(Given entries begins)

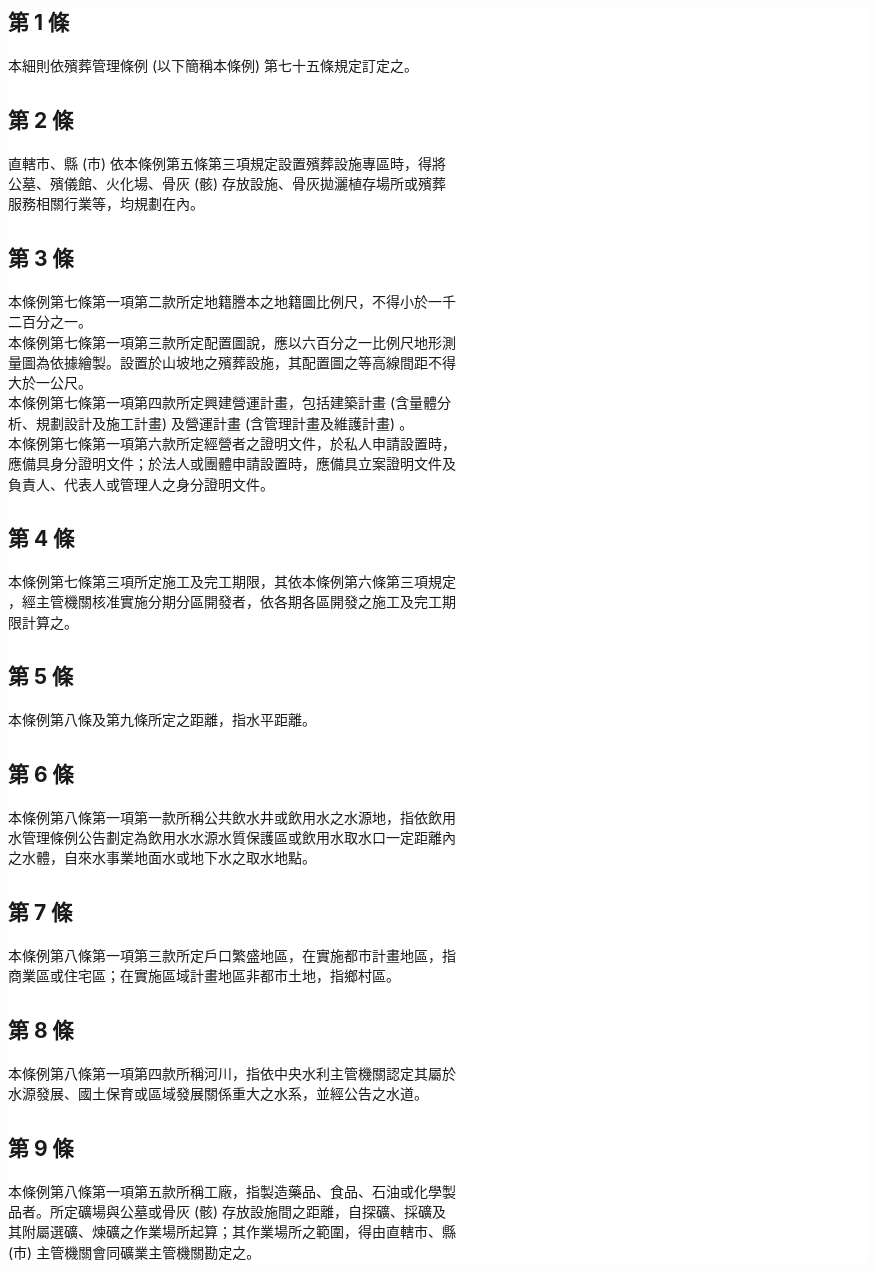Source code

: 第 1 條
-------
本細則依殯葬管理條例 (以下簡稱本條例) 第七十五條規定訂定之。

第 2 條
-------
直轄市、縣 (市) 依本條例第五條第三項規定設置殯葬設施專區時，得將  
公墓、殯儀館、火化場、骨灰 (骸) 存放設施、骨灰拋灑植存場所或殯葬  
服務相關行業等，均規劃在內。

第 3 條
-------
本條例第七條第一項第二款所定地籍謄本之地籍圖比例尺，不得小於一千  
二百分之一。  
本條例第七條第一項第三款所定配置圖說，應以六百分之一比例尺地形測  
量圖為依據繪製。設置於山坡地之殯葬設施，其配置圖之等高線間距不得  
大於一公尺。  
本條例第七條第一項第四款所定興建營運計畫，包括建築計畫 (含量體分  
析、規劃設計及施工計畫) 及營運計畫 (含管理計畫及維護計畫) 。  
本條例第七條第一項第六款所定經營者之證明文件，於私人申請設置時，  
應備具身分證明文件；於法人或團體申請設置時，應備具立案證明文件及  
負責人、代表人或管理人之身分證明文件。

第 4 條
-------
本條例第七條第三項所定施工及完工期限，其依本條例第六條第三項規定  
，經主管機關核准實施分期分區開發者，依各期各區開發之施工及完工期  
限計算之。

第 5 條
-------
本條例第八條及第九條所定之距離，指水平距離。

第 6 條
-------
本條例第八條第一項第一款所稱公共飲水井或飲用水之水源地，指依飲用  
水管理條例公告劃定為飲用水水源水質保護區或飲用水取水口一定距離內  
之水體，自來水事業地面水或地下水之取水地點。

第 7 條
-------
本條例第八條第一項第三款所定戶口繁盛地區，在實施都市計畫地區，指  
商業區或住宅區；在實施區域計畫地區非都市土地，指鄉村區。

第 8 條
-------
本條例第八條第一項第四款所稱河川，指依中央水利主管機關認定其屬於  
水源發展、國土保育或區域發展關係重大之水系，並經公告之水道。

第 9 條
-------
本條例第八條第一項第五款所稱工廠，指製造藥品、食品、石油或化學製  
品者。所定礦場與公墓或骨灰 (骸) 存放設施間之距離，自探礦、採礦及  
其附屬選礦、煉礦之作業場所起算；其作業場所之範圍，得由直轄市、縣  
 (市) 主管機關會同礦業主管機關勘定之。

(Given entries ends)

▶ What you are asked to do:
Copy every line of the items above word for word, leaving the pictures out of your answer.

▶ Task solution:
Source code

: 第 1 條
-------
本細則依殯葬管理條例 (以下簡稱本條例) 第七十五條規定訂定之。

第 2 條
-------
直轄市、縣 (市) 依本條例第五條第三項規定設置殯葬設施專區時，得將  
公墓、殯儀館、火化場、骨灰 (骸) 存放設施、骨灰拋灑植存場所或殯葬  
服務相關行業等，均規劃在內。

第 3 條
-------
本條例第七條第一項第二款所定地籍謄本之地籍圖比例尺，不得小於一千  
二百分之一。  
本條例第七條第一項第三款所定配置圖說，應以六百分之一比例尺地形測  
量圖為依據繪製。設置於山坡地之殯葬設施，其配置圖之等高線間距不得  
大於一公尺。  
本條例第七條第一項第四款所定興建營運計畫，包括建築計畫 (含量體分  
析、規劃設計及施工計畫) 及營運計畫 (含管理計畫及維護計畫) 。  
本條例第七條第一項第六款所定經營者之證明文件，於私人申請設置時，  
應備具身分證明文件；於法人或團體申請設置時，應備具立案證明文件及  
負責人、代表人或管理人之身分證明文件。

第 4 條
-------
本條例第七條第三項所定施工及完工期限，其依本條例第六條第三項規定  
，經主管機關核准實施分期分區開發者，依各期各區開發之施工及完工期  
限計算之。

第 5 條
-------
本條例第八條及第九條所定之距離，指水平距離。

第 6 條
-------
本條例第八條第一項第一款所稱公共飲水井或飲用水之水源地，指依飲用  
水管理條例公告劃定為飲用水水源水質保護區或飲用水取水口一定距離內  
之水體，自來水事業地面水或地下水之取水地點。

第 7 條
-------
本條例第八條第一項第三款所定戶口繁盛地區，在實施都市計畫地區，指  
商業區或住宅區；在實施區域計畫地區非都市土地，指鄉村區。

第 8 條
-------
本條例第八條第一項第四款所稱河川，指依中央水利主管機關認定其屬於  
水源發展、國土保育或區域發展關係重大之水系，並經公告之水道。

第 9 條
-------
本條例第八條第一項第五款所稱工廠，指製造藥品、食品、石油或化學製  
品者。所定礦場與公墓或骨灰 (骸) 存放設施間之距離，自探礦、採礦及  
其附屬選礦、煉礦之作業場所起算；其作業場所之範圍，得由直轄市、縣  
 (市) 主管機關會同礦業主管機關勘定之。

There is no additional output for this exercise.